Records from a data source

● ● ● ● ● ● ●

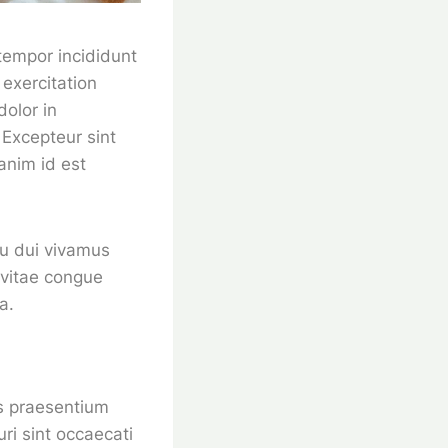
tempor incididunt
exercitation
dolor in
. Excepteur sint
anim id est
cu dui vivamus
 vitae congue
a.
is praesentium
ri sint occaecati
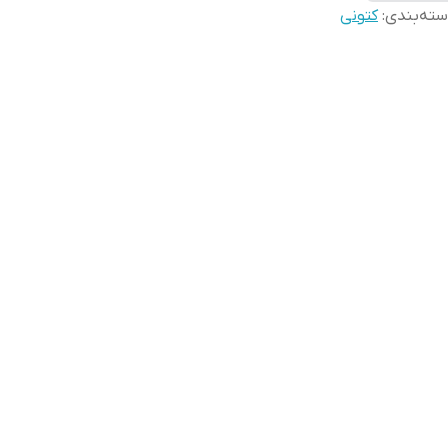
ته‌بندی
:
کتونی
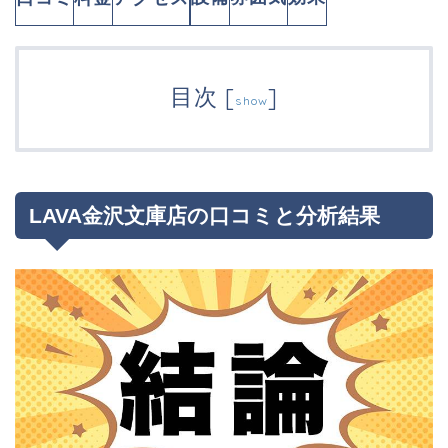
目次
[
]
show
LAVA金沢文庫店の口コミと分析結果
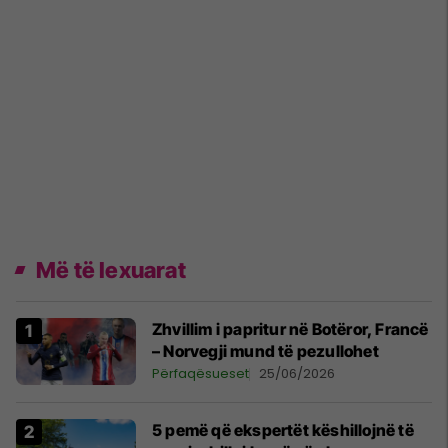
Më të lexuarat
Zhvillim i papritur në Botëror, Francë
– Norvegji mund të pezullohet
Përfaqësueset
25/06/2026
5 pemë që ekspertët këshillojnë të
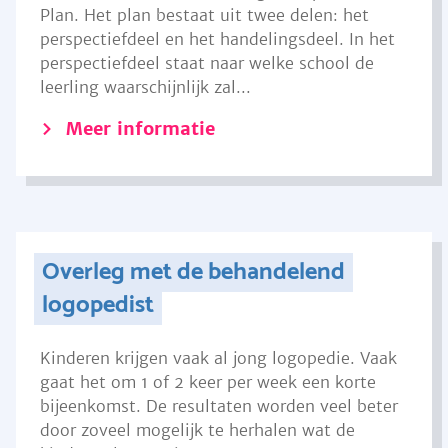
Plan. Het plan bestaat uit twee delen: het
perspectiefdeel en het handelingsdeel. In het
perspectiefdeel staat naar welke school de
leerling waarschijnlijk zal...
Meer informatie
Overleg met de behandelend
logopedist
Kinderen krijgen vaak al jong logopedie. Vaak
gaat het om 1 of 2 keer per week een korte
bijeenkomst. De resultaten worden veel beter
door zoveel mogelijk te herhalen wat de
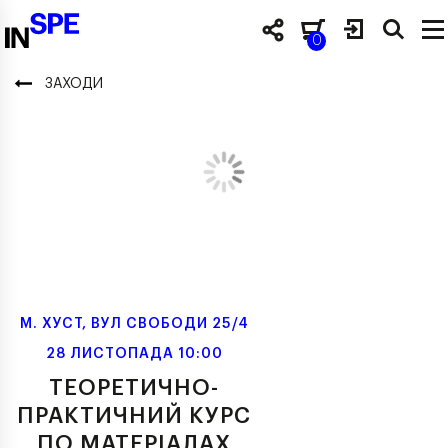
0
ЗАХОДИ
М. ХУСТ, ВУЛ СВОБОДИ 25/4
28 ЛИСТОПАДА 10:00
ТЕОРЕТИЧНО-
ПРАКТИЧНИЙ КУРС
ПО МАТЕРІАЛАХ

● ● ● ● ● ● ●

» **Problem description**: A faithful, word-for-word copy of the records above, pictures left out, is the answer.

» **Response area**:
tempor incididunt
exercitation
dolor in
. Excepteur sint
anim id est
cu dui vivamus
 vitae congue
a.
is praesentium
ri sint occaecati
ته‌بندی
:
کتونی
目次
[
]
show
LAVA金沢文庫店の口コミと分析結果
Më të lexuarat
Zhvillim i papritur në Botëror, Francë
– Norvegji mund të pezullohet
Përfaqësueset
25/06/2026
5 pemë që ekspertët këshillojnë të
Plan. Het plan bestaat uit twee delen: het
perspectiefdeel en het handelingsdeel. In het
perspectiefdeel staat naar welke school de
leerling waarschijnlijk zal...
Meer informatie
Overleg met de behandelend
logopedist
Kinderen krijgen vaak al jong logopedie. Vaak
gaat het om 1 of 2 keer per week een korte
bijeenkomst. De resultaten worden veel beter
door zoveel mogelijk te herhalen wat de
0
ЗАХОДИ
М. ХУСТ, ВУЛ СВОБОДИ 25/4
28 ЛИСТОПАДА 10:00
ТЕОРЕТИЧНО-
ПРАКТИЧНИЙ КУРС
ПО МАТЕРІАЛАХ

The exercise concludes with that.